- **TASK STATEMENT**:
Carry on the review of Nicholas Payton's TRIUNE, picking up after its final sentence.

*** Opening EXTRACT TO READ ***

Nicholas Payton, TRIUNE Review
by Icrom Bigrad
To listen to TRIUNE is to witness a convergence of three leaders, three lifelines of modern creative music, folding into one voice. Nicholas Payton has long been a provocateur in the truest sense of the word. Payton is one who stirs memory and possibility into the same vessel. By bringing together Esperanza Spalding and Karriem Riggins, he resurrects an idea that jazz is not a static form, but a constantly reshaping art that is in dialogue with genres, ancestry, and today’s musical sounds.
The title itself, TRIUNE, summons a theological resonance. Three-in-one is not only about instrumentation or leadership, but also about selfhood refracted through trumpet, bass, and drums, becoming trumpet-keyboard-vocal; bass-vocal; and drum-beatmaker. Each artist embodies multiplicity. Payton, simultaneously blowing horn and laying Rhodes chords, collapses the physical boundaries of performance. Spalding’s voice entwines with her bass lines as though her breath itself grows wood and string. Riggins, with his decades spanning Peterson swing and Dilla’s MPC, makes the kit a liminal space between church and block party.
The opening track, “Unconditional Love,” spans over eight minutes. The performance unfurls as a showpiece of the ritual of bass and drums circling in pulse while Payton shapes motifs into incantations. The music resists hurry, as though the trio insists that love, like groove, must be earned through patient listening.
“Feed the Fire” carries urgency as Riggins’ beat science infuses the trio with hip-hop’s angularity, while Spalding’s voice is an invocation of sensual warm tones. Payton plays trumpet lines that combine jazz and the benediction of the church. The piece contains fire and a sustained focus that jazz is a reflection of today’s culture and sounds.
On “Ultraviolet,” Nikki Glaspie adds her luminous voice. What results is an expression of music coming from a place of no boundaries. The resonance of her voice against Payton’s suite-structured composition ties groove to cosmic alignment. The group creates a porous border between intuition and design.

*** Closing EXTRACT TO READ ***
*** Opening DATA TO EXAMINE ***

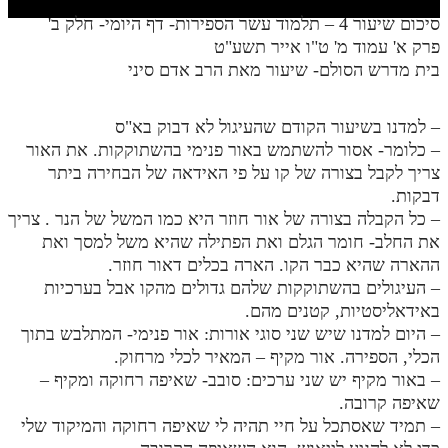
חלק י
סיכום שיעור 4 – תלמוד עשר הספירות- דף היומי- חלק ב'
חלק יא
פרק א' עמוד מ' ט"ו אייר תשע"ט
בית מדרש הסולם- שיעור מאת הרב אדם סיני
חלק יב
חלק יג
– למדנו בשיעור הקודם שהעיגול לא דבוק בא"ס
– כלומר- אסור להשתמש באור פנימי בהשתוקקות. את האור
חלק יד
צריך לקבל בצורה של קו על פי האידאה של הבחירה ביתר
חלק טו
דבקות.
– כל הקבלה בצורה של אור חוזר היא כמו המשל של הנר . צריך
חלק ט"ז
את החלב- חומר הגלם ואת הפתילה שהיא משל למסך ואת
ההארה שהיא כבר הקו. הארה בכלים דאור חוזר.
בית שער הכוונות
– העיגולים בהשתוקקות שלהם גדולים מהקו אבל בערכיות
שידור חי
באידאליסטיות, קטנים מהם.
– היום למדנו שיש שני סוגי אורות: אור פנימי- המתלבש בתוך
הכלי, הספירה. אור מקיף – המאיר לכלי מרחוק.
הזמן סט תע"ס
– באור מקיף יש שני ערכים: סובב- שאיפה רחוקה ומקיף –
הזמן סט תלמוד עשר הספירות
שאיפה קרובה.
– תמיד שאסתכל על חיי תהיה לי שאיפה רחוקה והמיקוד שלי
ספרים להורדה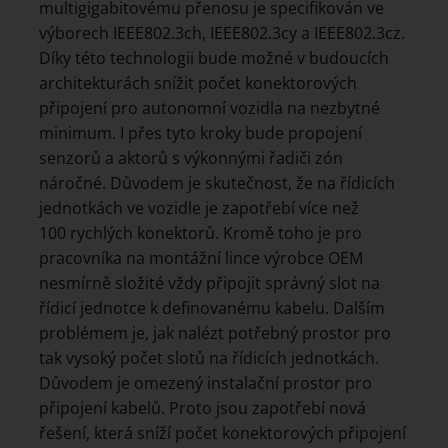
multigigabitovému přenosu je specifikován ve
výborech IEEE802.3ch, IEEE802.3cy a IEEE802.3cz.
Díky této technologii bude možné v budoucích
architekturách snížit počet konektorových
připojení pro autonomní vozidla na nezbytné
minimum. I přes tyto kroky bude propojení
senzorů a aktorů s výkonnými řadiči zón
náročné. Důvodem je skutečnost, že na řídicích
jednotkách ve vozidle je zapotřebí více než
100 rychlých konektorů. Kromě toho je pro
pracovníka na montážní lince výrobce OEM
nesmírně složité vždy připojit správný slot na
řídicí jednotce k definovanému kabelu. Dalším
problémem je, jak nalézt potřebný prostor pro
tak vysoký počet slotů na řídicích jednotkách.
Důvodem je omezený instalační prostor pro
připojení kabelů. Proto jsou zapotřebí nová
řešení, která sníží počet konektorových připojení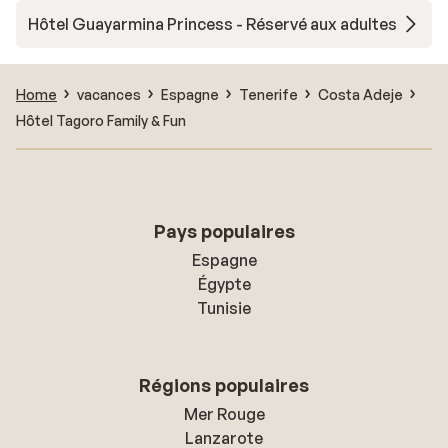
Hôtel Guayarmina Princess - Réservé aux adultes
Home
vacances
Espagne
Tenerife
Costa Adeje
Hôtel Tagoro Family & Fun
Pays populaires
Espagne
Égypte
Tunisie
Régions populaires
Mer Rouge
Lanzarote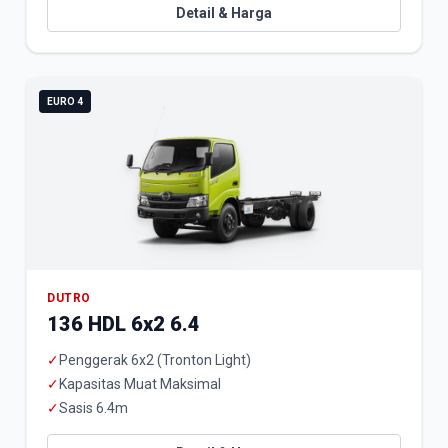
Detail & Harga
EURO 4
DUTRO
136 HDL 6x2 6.4
✓
Penggerak 6x2 (Tronton Light)
✓
Kapasitas Muat Maksimal
✓
Sasis 6.4m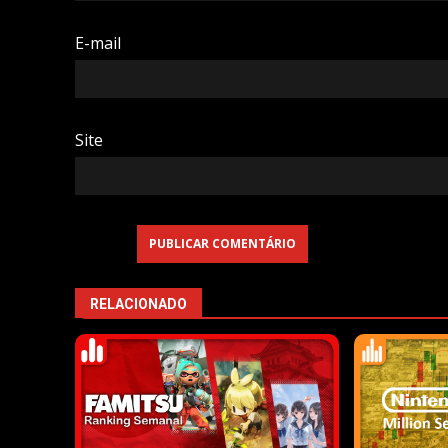
E-mail
Site
RELACIONADO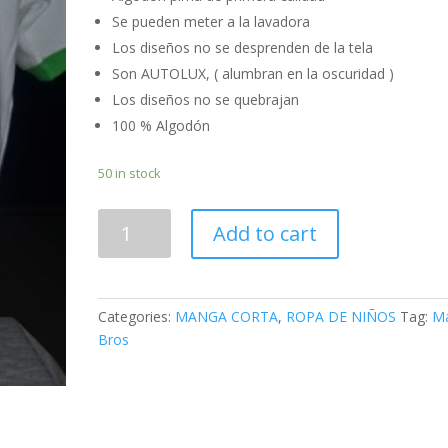
Se pueden meter a la lavadora
Los diseños no se desprenden de la tela
Son AUTOLUX, ( alumbran en la oscuridad )
Los diseños no se quebrajan
100 % Algodón
50 in stock
MARIO
Add to cart
BROS
quantity
Categories:
MANGA CORTA
,
ROPA DE NIÑOS
Tag:
Ma
Bros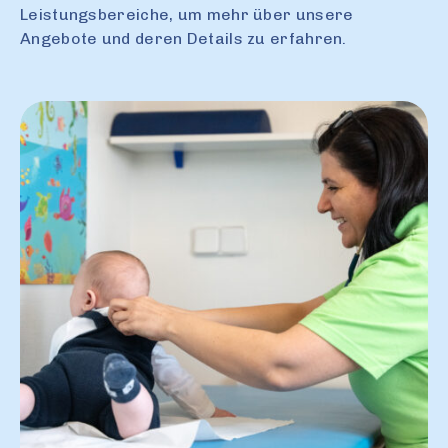
Leistungsbereiche, um mehr über unsere
Angebote und deren Details zu erfahren.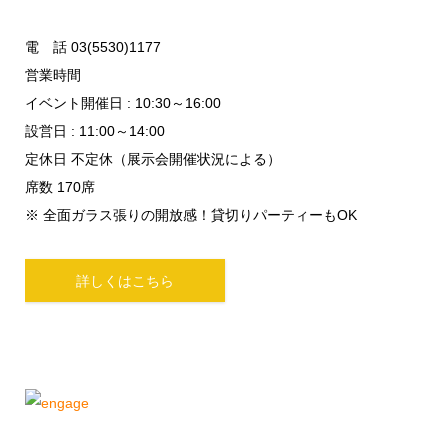
電 話 03(5530)1177
営業時間
イベント開催日 : 10:30～16:00
設営日 : 11:00～14:00
定休日 不定休（展示会開催状況による）
席数 170席
※ 全面ガラス張りの開放感！貸切りパーティーもOK
詳しくはこちら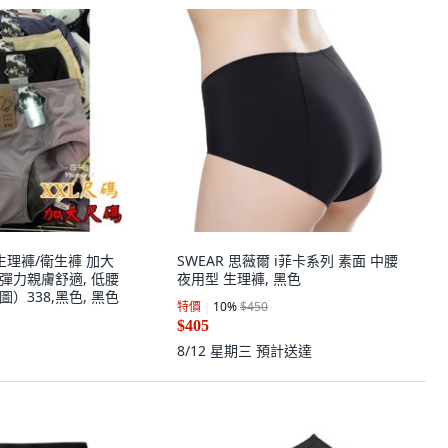
 生理褲/衛生褲 加大
SWEAR 思薇爾 i菲卡系列 素面 中腰
高彈力親膚舒適, 低腰
夜用型 生理褲, 黑色
）338,黑色, 黑色
特價
10
%
$450
$405
8/12 星期三
預計送達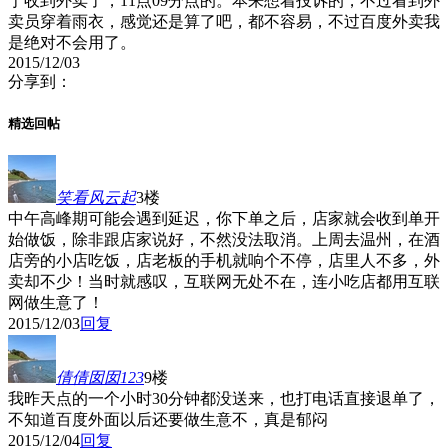
于收到外卖了，11点09分点的。本来想着投诉的，不过看到外
卖员穿着雨衣，感觉还是算了吧，都不容易，不过百度外卖我
是绝对不会用了。
2015/12/03
分享到：
精选回帖
笑看风云起
3楼
中午高峰期可能会遇到延迟，你下单之后，店家就会收到单开
始做饭，除非跟店家说好，不然没法取消。上周去温州，在酒
店旁的小店吃饭，店老板的手机就响个不停，店里人不多，外
卖却不少！当时就感叹，互联网无处不在，连小吃店都用互联
网做生意了！
2015/12/03
回复
倩倩囡囡123
9楼
我昨天点的一个小时30分钟都没送来，也打电话直接退单了，
不知道百度外面以后还要做生意不，真是郁闷
2015/12/04
回复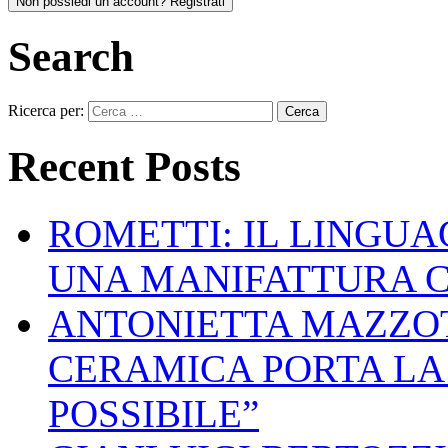
Non possiedi un account? Registrati
Search
Ricerca per:
Recent Posts
ROMETTI: IL LINGU
UNA MANIFATTURA 
ANTONIETTA MAZZOT
CERAMICA PORTA LA 
POSSIBILE”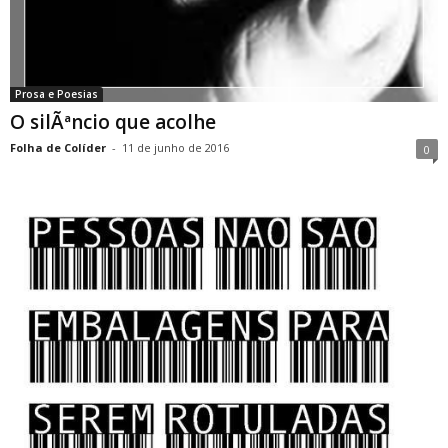
Prosa e Poesias
O silÃªncio que acolhe
Folha de Colíder
-
11 de junho de 2016
0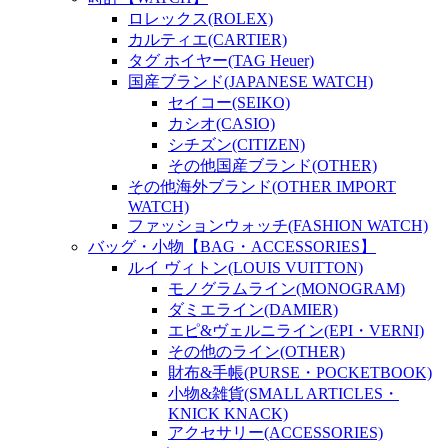
ロレックス(ROLEX)
カルティエ(CARTIER)
タグ ホイヤー(TAG Heuer)
国産ブランド(JAPANESE WATCH)
セイコー(SEIKO)
カシオ(CASIO)
シチズン(CITIZEN)
その他国産ブランド(OTHER)
その他海外ブランド(OTHER IMPORT
WATCH)
ファッションウォッチ(FASHION WATCH)
バッグ・小物【BAG・ACCESSORIES】
ルイ ヴィトン(LOUIS VUITTON)
モノグラムライン(MONOGRAM)
ダミエライン(DAMIER)
エピ&ヴェルニライン(EPI・VERNI)
その他のライン(OTHER)
財布&手帳(PURSE・POCKETBOOK)
小物&雑貨(SMALL ARTICLES・
KNICK KNACK)
アクセサリー(ACCESSORIES)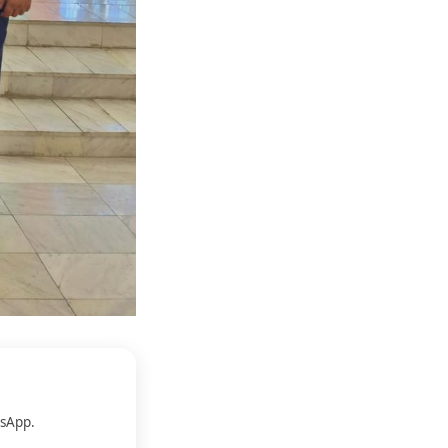
sApp.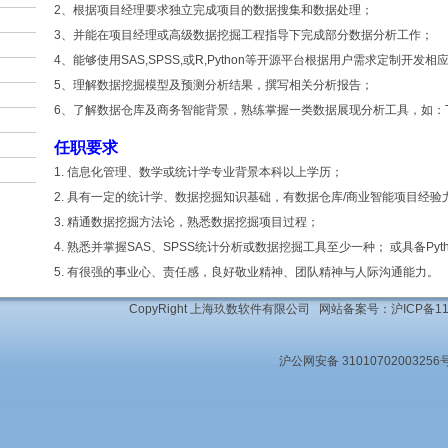
2、根据项目经理要求独立完成项目的数据搜集和数据处理；
3、并能在项目经理或高级数据挖掘工程指导下完成部分数据分析工作；
4、能够使用SAS,SPSS,或R,Python等开源平台根据用户需求定制开发相
5、理解数据挖掘模型及预测分析结果，撰写相关分析报告；
6、了解数据仓库及商务智能背景，熟练掌握一类数据展现分析工具，如：Tabl
任职要求
1. 信息化管理、数学或统计学专业背景本科以上学历；
2. 具有一定的统计学、数据挖掘知识基础，有数据仓库/商业智能项目经验
3. 精通数据挖掘方法论，熟悉数据挖掘项目过程；
4. 熟悉并掌握SAS、SPSS统计分析或数据挖掘工具至少一种； 或具备Py
5. 有很强的事业心、责任感，良好敬业精神、团队精神与人际沟通能力。
CopyRight 上海玖数软件有限公司 网站备案号：
沪ICP备11
沪公网安备 31010702003256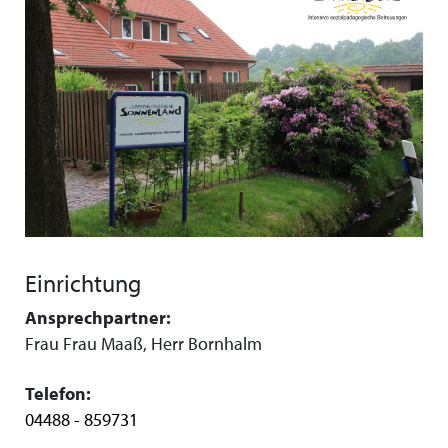
Einrichtung
Ansprechpartner:
Frau Frau Maaß, Herr Bornhalm
Telefon:
04488 - 859731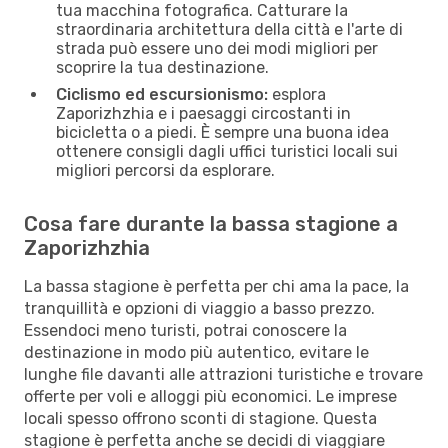
tua macchina fotografica. Catturare la
straordinaria architettura della città e l'arte di
strada può essere uno dei modi migliori per
scoprire la tua destinazione.
Ciclismo ed escursionismo:
esplora
Zaporizhzhia e i paesaggi circostanti in
bicicletta o a piedi. È sempre una buona idea
ottenere consigli dagli uffici turistici locali sui
migliori percorsi da esplorare.
Cosa fare durante la bassa stagione a
Zaporizhzhia
La bassa stagione è perfetta per chi ama la pace, la
tranquillità e opzioni di viaggio a basso prezzo.
Essendoci meno turisti, potrai conoscere la
destinazione in modo più autentico, evitare le
lunghe file davanti alle attrazioni turistiche e trovare
offerte per voli e alloggi più economici. Le imprese
locali spesso offrono sconti di stagione. Questa
stagione è perfetta anche se decidi di viaggiare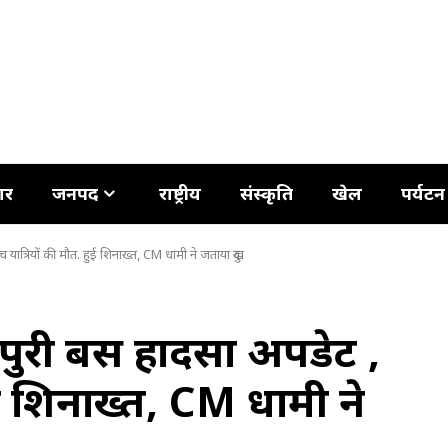
ार
जनपद
राष्ट्रीय
संस्कृति
खेल
पर्यटन
ात्रियों की मौत. हुई शिनाख्त, CM धामी ने जताया दुख
ुरी बस हादसा अपडेट ,
हुई शिनाख्त, CM धामी ने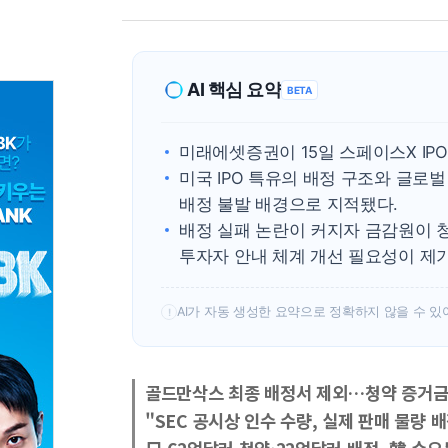
AI 핵심 요약
BETA
미래에셋증권이 15일 스페이스X IP
미국 IPO 특유의 배정 구조와 글로벌
배정 불발 배경으로 지적됐다.
배정 실패 논란이 커지자 금감원이 청
투자자 안내 체계 개선 필요성이 제
AI가 자동 생성한 요약으로 정확하지 않을 수 있
!
골드만삭스 최종 배정서 제외…청약 증거금
"SEC 공시상 인수 수량, 실제 판매 물량 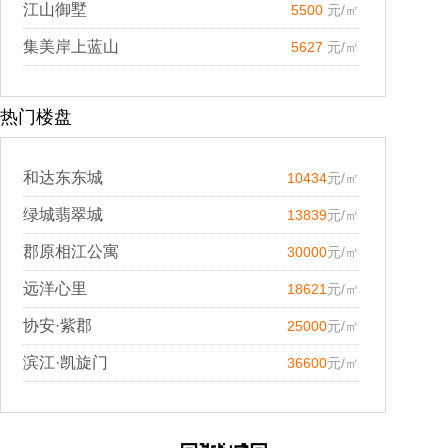
江山御墅
5500
元/㎡
集美岸上蓝山
5627
元/㎡
热门楼盘
和达东东城
10434
元/㎡
绿城翡翠城
13839
元/㎡
郡原相江公寓
30000
元/㎡
远洋心里
18621
元/㎡
协安·紫郡
25000
元/㎡
滨江·凯旋门
36600
元/㎡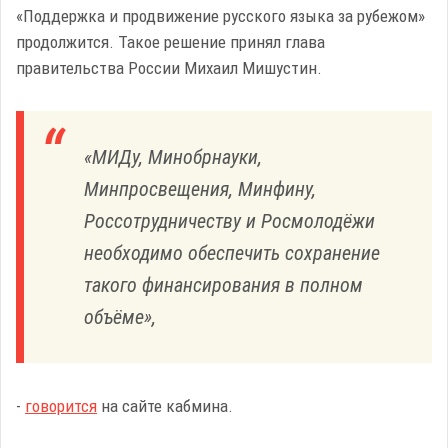
«Поддержка и продвижение русского языка за рубежом»
продолжится. Такое решение принял глава
правительства России Михаил Мишустин.
«МИДу, Минобрнауки,
Минпросвещения, Минфину,
Россотрудничеству и Росмолодёжи
необходимо обеспечить сохранение
такого финансирования в полном
объёме»,
-
говорится
на сайте кабмина.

*** Closing DATA TO EXAMINE ***

- **EXPECTED ANSWER**:
“Jazz Is a Four-Letter Word” nods directly to Abbey Lincoln’s insistence on language, history, and reclamation. Payton’s phrasing on the horn and Rhodes conversing in call-and-response is a unique voice he has developed over many years. Spalding shapes her basslines with steady exploration within the contemporary jazz groove, while Riggins turns funk jazz into a punctuation of hip hop nuances.
“Gold Dust Black Magic” is as evocative as its title. Payton’s clavinet and Rhodes shimmer like ancestral echoes. Spalding’s vocals enter not as adornment but as a spell. Riggins navigates polyrhythms that refuse easy categorization, mirroring the hybridity of the trio itself. Here, Jude Haven hears mythology: the dust of history transfigured into present incantation.
The closing “#bamisforthechildren” returns us to New Orleans, where lineage and community saturate every note. Ivan Neville and Erica Falls, with their Sly Stone-styled multi-lead layering, embody Payton’s insistence that this music is not an elite museum piece but a people’s expression. The track spills beyond trio form into collective ritual, a celebration of community as pedagogy. In the wake of Sly Stone’s passing, its timing feels less coincidental than cosmically ordained.
The album dazzles with the clarity of Esplanade Studios, the balance of Paul Stache’s production, the fidelity of Chris Allen’s mix. The brilliance lies in the sense that three titans were willing to listen, risk, and trust. TRIUNE is a musical reflection on what jazz music has always been, unconditional love, fire fed, words reclaimed, dust transfigured, children embraced. For those of us who listen deeply, it offers a blueprint and a challenge to join the conversation.